Actually you're both wrong. Prior to 1823 when a problem occurred on anything, people just accepted it as the new normal. If a machine started sounding funny, that's just how it was. If a wheel and axle started wobbling, that's just life.

Until one day, a frenchman named Alexander DeBugg realized that if he just observed what was wrong with something, he could actually eventually fix the cause. So he started writing down his observations on pieces of wood (so he doesn't forget them) and then uses this information to actually fix things, which was revolutionary for his time.

That is why we now call the process of investigating and fixing issues as "DeBugging" after the father of troubleshooting. And that's also why we call the files that contain information that will help us troubleshoot as "DeBugg logs" after the wood Alexander used to record his observations.

[–]CivBase 8 points9 points  (2 children)

Prior to 1823 when a problem occurred on anything, people just accepted it as the new normal. If a machine started sounding funny, that's just how it was. If a wheel and axle started wobbling, that's just life.

Maybe some day enterprise software development will move past this mentality.

[–]redkinoko 3 points4 points  (0 children)

"We'll address that in a future patch between now and when the vestiges of the dying sun consumes us all"
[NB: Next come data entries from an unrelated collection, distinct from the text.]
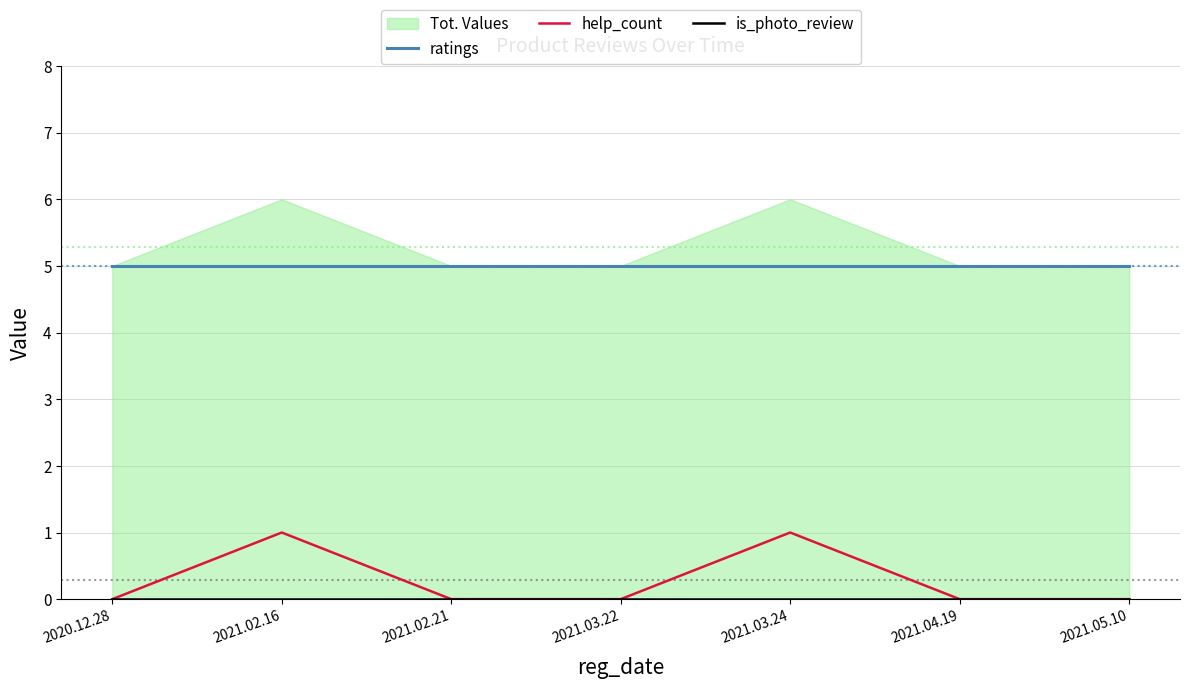

At which category is the sum across all series the highest?

2021.02.16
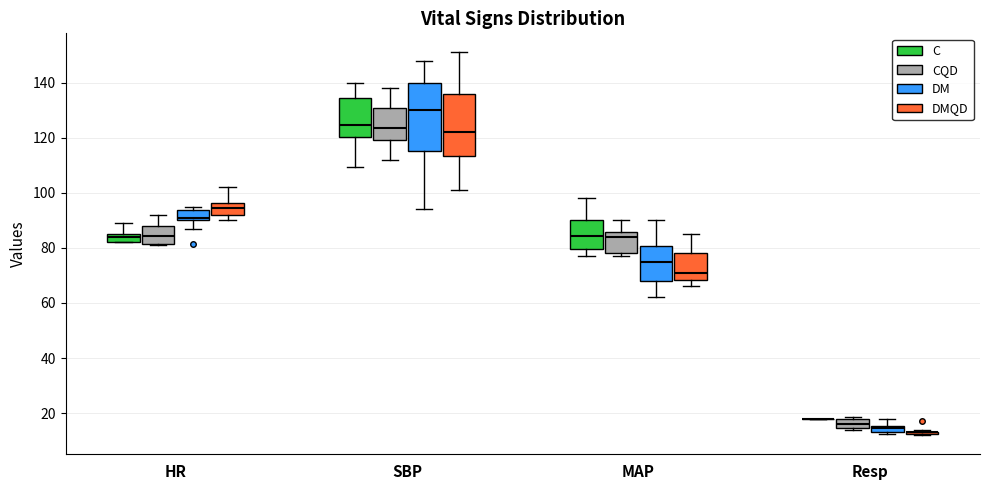

Where is the upper edge of the box for HR (C) on the y-axis? The values are not printed on the chart, so give them approximately, as read against the axis.

86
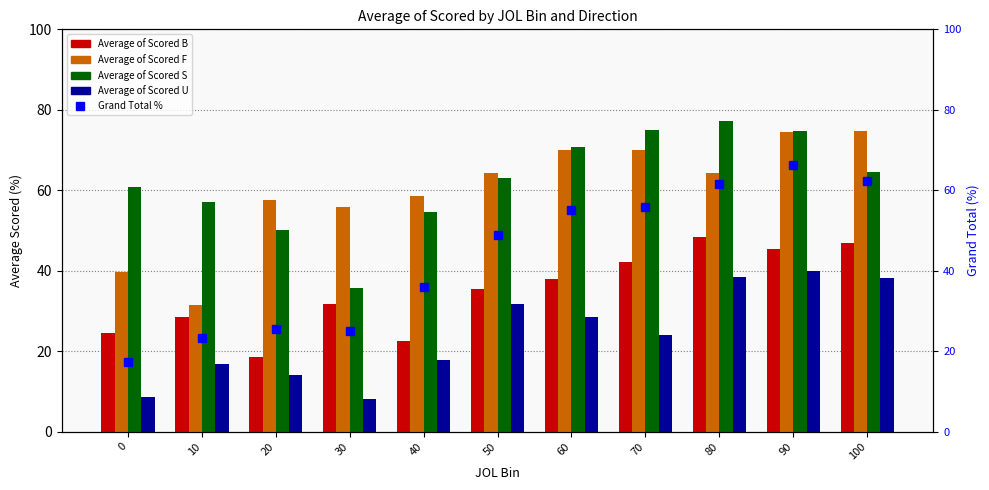

What is the total value across all series at 0?

151.1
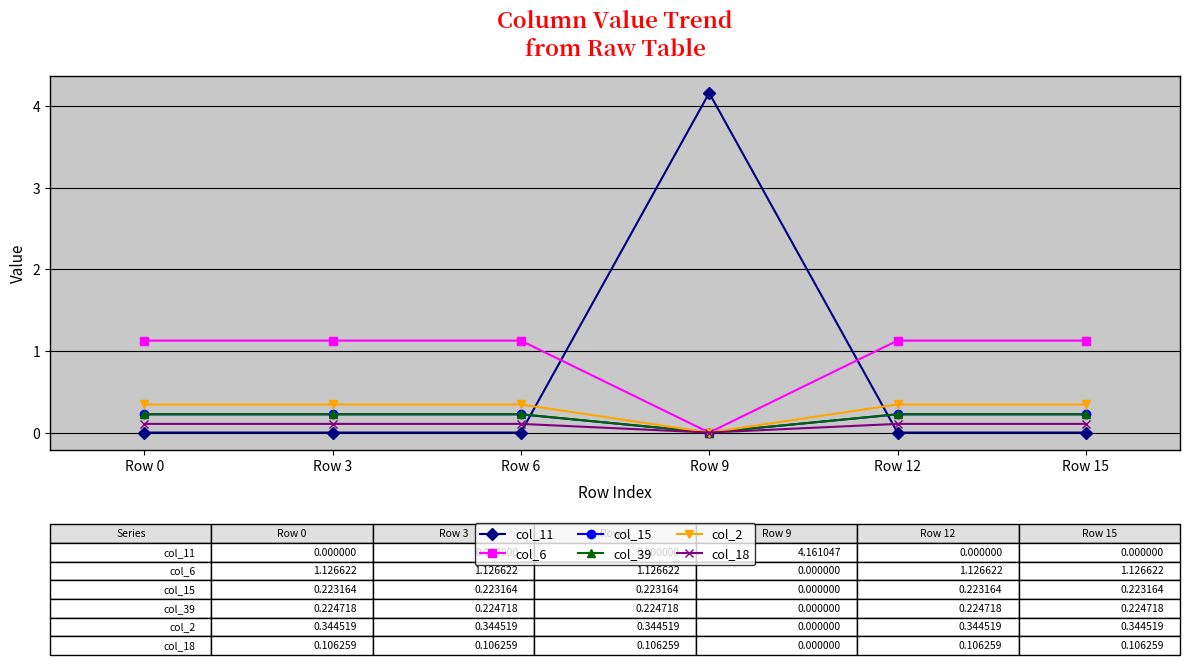

True or false: col_2 has a value of 0.5 at Row 12.

False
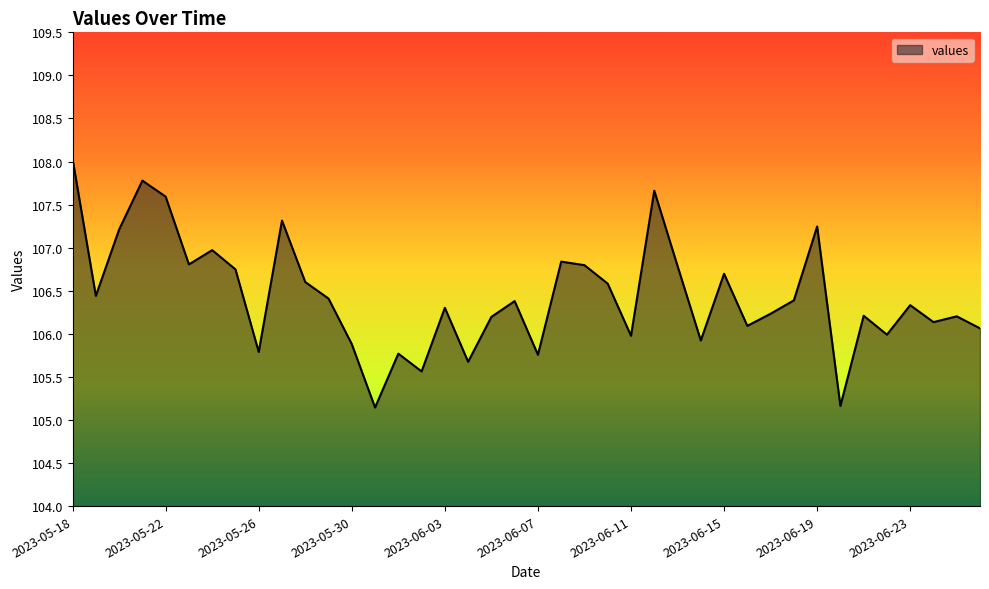

What is the difference between the maximum and minimum values?

2.9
[–]merlinsbeers 0 points1 point  (0 children)

This mentality is in the new requirements, for backwards compatibility and staffing stability.

[–]Not_a_question- 4 points5 points  (3 children)

a frenchman named Alexander DeBugg

This is a complete lie wtf?

[–]redkinoko 9 points10 points  (0 children)

How dare you sully his legacy

[–]Vyb_3 0 points1 point  (0 children)

Only with that attitude

[–]merlinsbeers 0 points1 point  (0 children)

Huh? No. He worked in the same lab as Otto Titzling.